Distributed Systems

Distributed Systems

CPSC 416, Winter 2022

Tu/Th 5-630PM online in January, then in ESB 1013

UBC page, Piazza, Canvas

Office hours


Course description

Leslie Lamport, a computer scientist who won the 2013 ACM Turing Award, gave the following definition of a distributed system:

A distributed system is one in which the failure of a computer you didn't even know existed can render your own computer unusable.

Yet, distribution provides numerous benefits. A system becomes more fault tolerant if there are fewer points of failure and it has no centralized components. By extending the system with more physical nodes the system gains performance and becomes more scalable, capable of handling more load. Distribution can also improve latency, by improving geographic diversity, by placing resources closer to clients who use the system.

Achieving these benefits is not easy. As the quote above illustrates, distributed systems can fail in complex ways and these systems are more difficult to build, test, and understand than centralized systems.

This course will introduce you to a broad range of topics in distributed systems. The tentative topics are listed in the schedule below. For the most part this will be a lecture-style course. However, distributed system concepts are notoriously challenging to internalize without first-hand experience. The emphasis of this course, therefore, will be on building distributed system prototypes, small and large.

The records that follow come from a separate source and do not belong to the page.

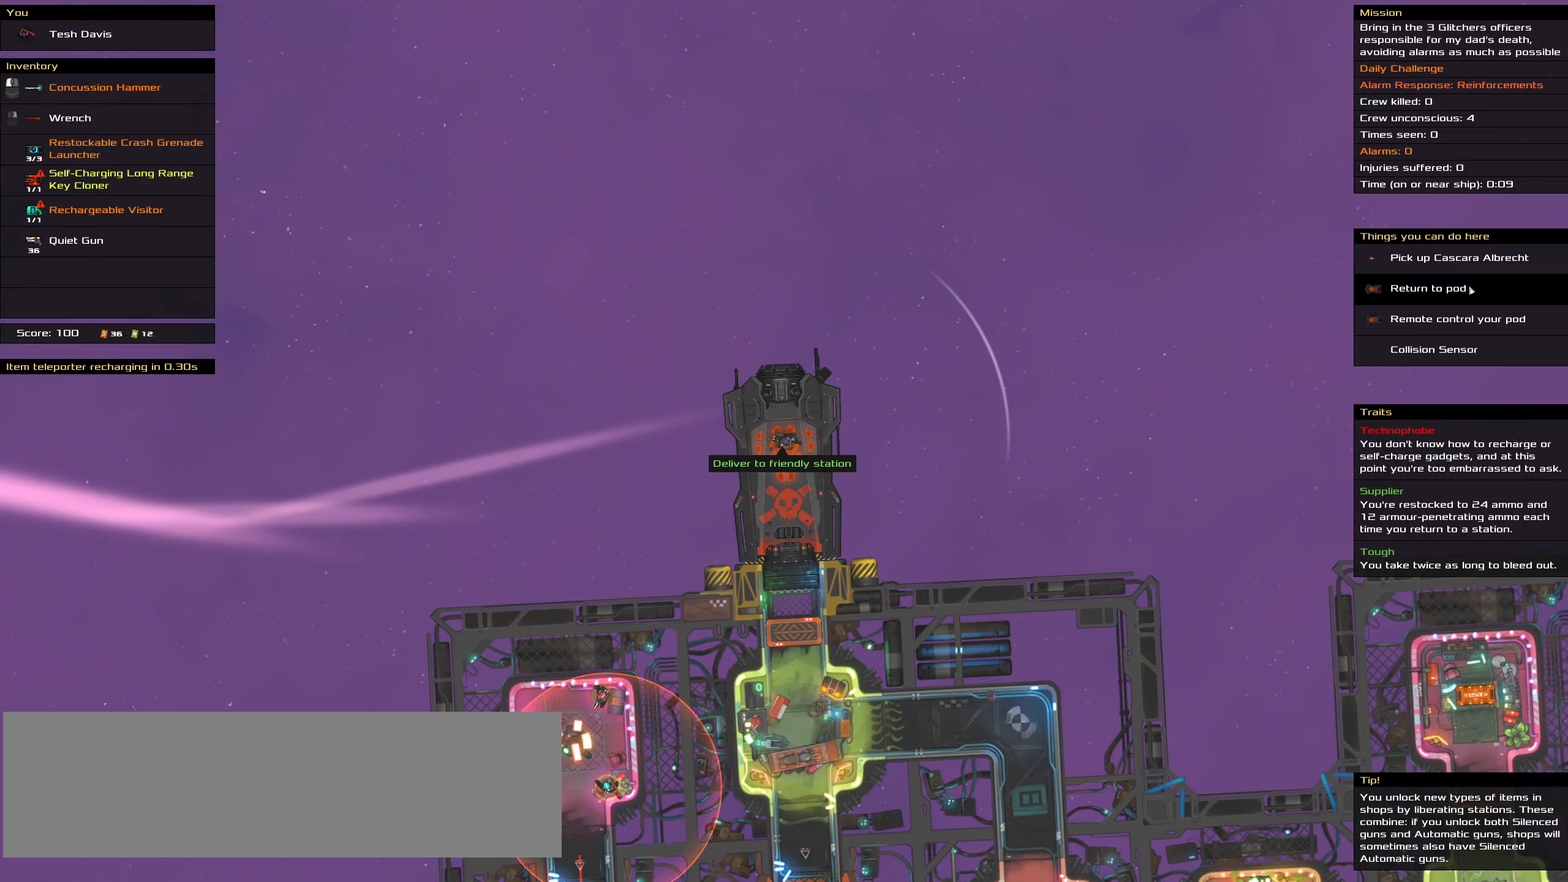
{"keys": ["ctrl_l"], "mouse": [], "events": []}
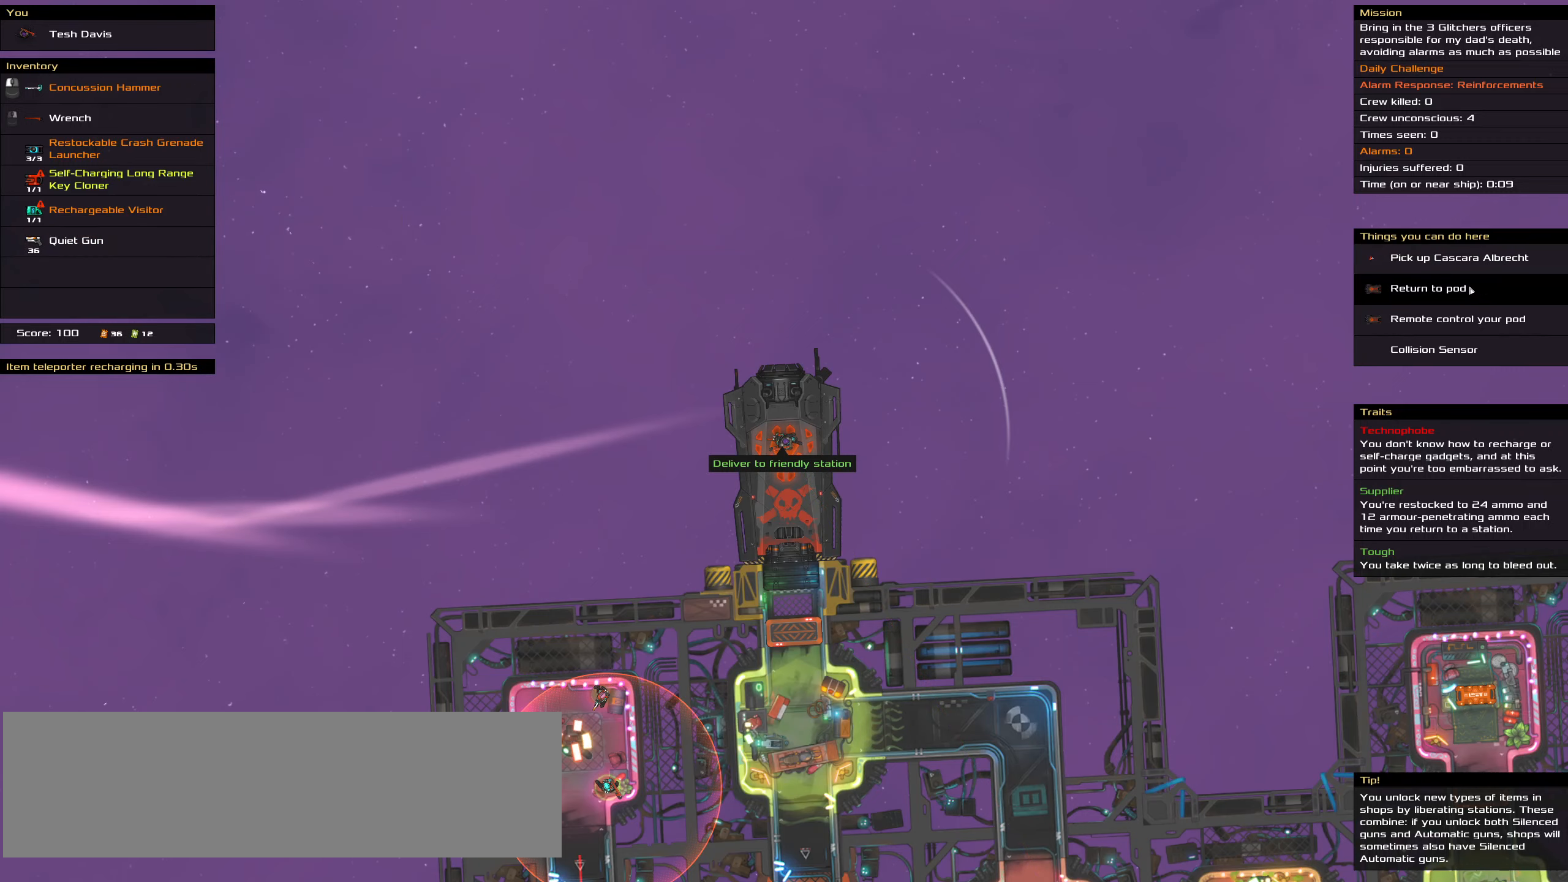
{"keys": ["ctrl_l"], "mouse": [], "events": [[150, "mouse_left", "down"], [200, "mouse_left", "up"], [250, "space", "down"], [333, "space", "up"]]}
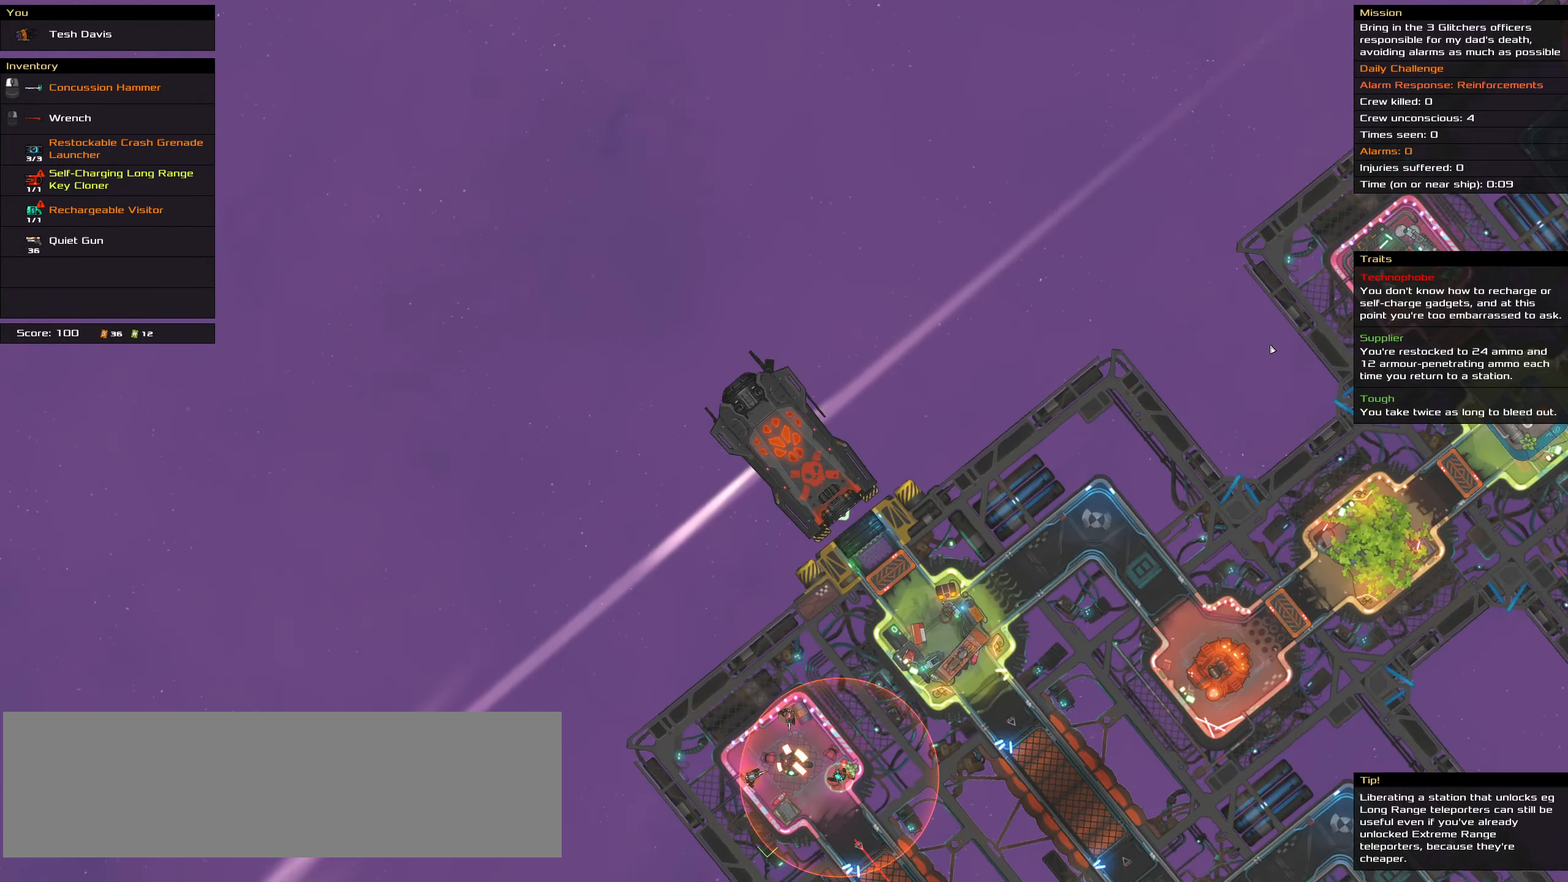
{"keys": ["ctrl_l"], "mouse": []}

Course pre-requisites: CPSC 317 (networks) and CPSC 313 (computer hardware and operating systems).

Course staff: Ivan Beschastnikh (Instructor), Yanze (TA), Mishaal (TA), Mayank (TA).

Textbooks

There are three optional books for this course:

  1. Go Programming Language
  2. Programming in Go
  3. Distributed Systems: Principles and Paradigms (2nd Edition)
Although there are many tutorials introducing Go and the online Go documentation is well developed, some of you may find the first two books on the list helpful for a step-by-step introduction to Go.

Communication

At least part of this course (in January) will be held online, therefore it is essential to have clear channels of communication.

  • Use the course Piazza for all course-related communication. The Piazza also supports private posts that you can use to communicate with the instructor and the TAs.
  • We will use Zoom for synchronous online sessions (in January) during the scheduled course hours. These sessions will be recorded and made available to you. You can find the zoom links and zoom recordings on the course Canvas.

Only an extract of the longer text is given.